##### Selected excerpt #####

Python 3: should we apply unicode_literals everywhere?

1,444 views
Skip to first unread message

Aymeric Augustin

unread,
Aug 21, 2012, 6:46:47 AM8/21/12
to django-d...@googlegroups.com
Hello,

The first steps of porting Django to Python 3 was to switch on
unicode_literals, as explained here [1]. This change was discussed in
ticket #18269 [2] and committed in changeset 4a103086d5 [3].

This changeset added `from __future__ import unicode_literals` only
where necessary, ie. in modules that contained explicit unicode
literals. This choice absolutely makes sense. Switching
unicode_literals on everywhere in Django would have resulted in tons
of b"" prefixes and/or in an incredible number of changes. Both
options were unrealistic.

However, it has an unfortunate side effect. In master, some modules
have unicode_literals and others don't. I find myself constantly
checking which mode is in effect.

So we have two options at this point.

(1) The status quo

Pros:
- less work in the short term
- avoiding the cons of solution (2)

Cons:
- check-top-of-file syndrom
- different behavior in Python 2 and Python 3 in some modules
- different behavior between some modules and others (eg.
moving code isn't safe)
- cognitive overhead

(2) Progressively turn unicode_literals on throughout the codebase. If
we do it in small steps, it becomes easier to ensure that the change
from str literals to unicode literals doesn't result in regressions on
Python 2. That's how we handled the entire Python 3 port and it worked
well — several regressions were quickly caught and fixed.

##### Available data #####

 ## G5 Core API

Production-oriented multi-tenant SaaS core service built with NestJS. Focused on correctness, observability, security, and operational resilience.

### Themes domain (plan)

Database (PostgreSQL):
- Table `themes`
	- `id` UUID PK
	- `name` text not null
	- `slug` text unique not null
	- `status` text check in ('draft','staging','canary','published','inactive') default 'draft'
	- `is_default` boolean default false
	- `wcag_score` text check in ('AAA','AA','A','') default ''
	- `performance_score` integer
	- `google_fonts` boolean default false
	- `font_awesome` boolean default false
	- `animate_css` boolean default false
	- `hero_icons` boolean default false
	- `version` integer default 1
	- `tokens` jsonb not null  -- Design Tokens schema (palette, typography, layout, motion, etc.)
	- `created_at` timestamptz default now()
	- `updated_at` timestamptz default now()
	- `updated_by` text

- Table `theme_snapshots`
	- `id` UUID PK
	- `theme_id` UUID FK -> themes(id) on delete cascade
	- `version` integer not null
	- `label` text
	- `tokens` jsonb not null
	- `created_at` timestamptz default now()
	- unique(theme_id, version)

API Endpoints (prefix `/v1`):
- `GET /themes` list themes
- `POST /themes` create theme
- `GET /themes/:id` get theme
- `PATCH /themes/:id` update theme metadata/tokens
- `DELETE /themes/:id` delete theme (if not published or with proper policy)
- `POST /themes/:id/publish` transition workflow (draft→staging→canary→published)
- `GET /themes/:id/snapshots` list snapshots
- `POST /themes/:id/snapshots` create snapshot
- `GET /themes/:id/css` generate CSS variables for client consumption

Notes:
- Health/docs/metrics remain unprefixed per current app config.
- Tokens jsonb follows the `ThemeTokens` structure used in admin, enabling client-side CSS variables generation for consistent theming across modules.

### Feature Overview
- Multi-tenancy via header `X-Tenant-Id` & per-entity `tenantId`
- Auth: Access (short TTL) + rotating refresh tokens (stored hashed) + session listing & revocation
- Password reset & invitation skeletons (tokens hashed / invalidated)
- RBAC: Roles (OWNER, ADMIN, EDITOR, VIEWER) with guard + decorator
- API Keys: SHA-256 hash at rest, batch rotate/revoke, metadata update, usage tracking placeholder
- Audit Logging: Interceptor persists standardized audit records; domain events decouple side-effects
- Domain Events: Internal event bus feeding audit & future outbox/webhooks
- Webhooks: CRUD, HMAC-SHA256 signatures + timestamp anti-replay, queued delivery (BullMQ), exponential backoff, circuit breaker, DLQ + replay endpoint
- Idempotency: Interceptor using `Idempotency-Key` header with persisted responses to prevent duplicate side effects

#####
##### Available data #####

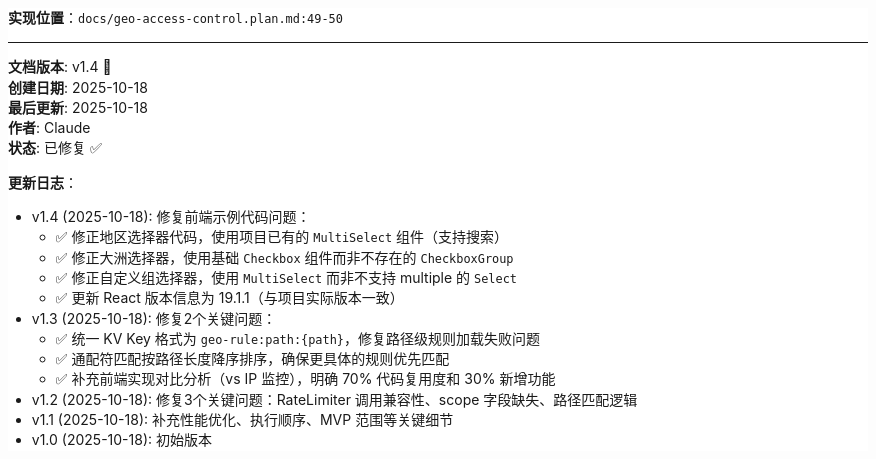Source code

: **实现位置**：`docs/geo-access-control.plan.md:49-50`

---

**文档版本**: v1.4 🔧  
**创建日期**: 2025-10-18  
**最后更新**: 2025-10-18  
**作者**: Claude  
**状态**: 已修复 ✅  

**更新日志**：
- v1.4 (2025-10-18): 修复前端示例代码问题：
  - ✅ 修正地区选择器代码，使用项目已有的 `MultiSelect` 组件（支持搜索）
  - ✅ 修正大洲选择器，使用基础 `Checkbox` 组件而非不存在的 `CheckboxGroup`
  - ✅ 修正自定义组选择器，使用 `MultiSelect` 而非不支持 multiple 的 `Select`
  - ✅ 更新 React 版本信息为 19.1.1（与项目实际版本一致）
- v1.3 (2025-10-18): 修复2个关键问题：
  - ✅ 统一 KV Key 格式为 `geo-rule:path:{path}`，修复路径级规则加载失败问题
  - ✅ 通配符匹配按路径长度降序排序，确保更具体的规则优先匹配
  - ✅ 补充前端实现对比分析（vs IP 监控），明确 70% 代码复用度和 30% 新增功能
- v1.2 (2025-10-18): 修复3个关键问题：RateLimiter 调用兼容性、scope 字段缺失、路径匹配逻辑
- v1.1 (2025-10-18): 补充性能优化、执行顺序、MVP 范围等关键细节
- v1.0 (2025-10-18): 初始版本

#####

_Exercise directions_: Revise the unicode_literals post between "So we have two" and "and others (eg.", inclusive, changing "status quo" to "current state". Work only from the unicode_literals post.

_Result of this exercise_:
So we have two options at this point.

(1) The current state

Pros:
- less work in the short term
- avoiding the cons of solution (2)

Cons:
- check-top-of-file syndrom
- different behavior in Python 2 and Python 3 in some modules
- different behavior between some modules and others (eg.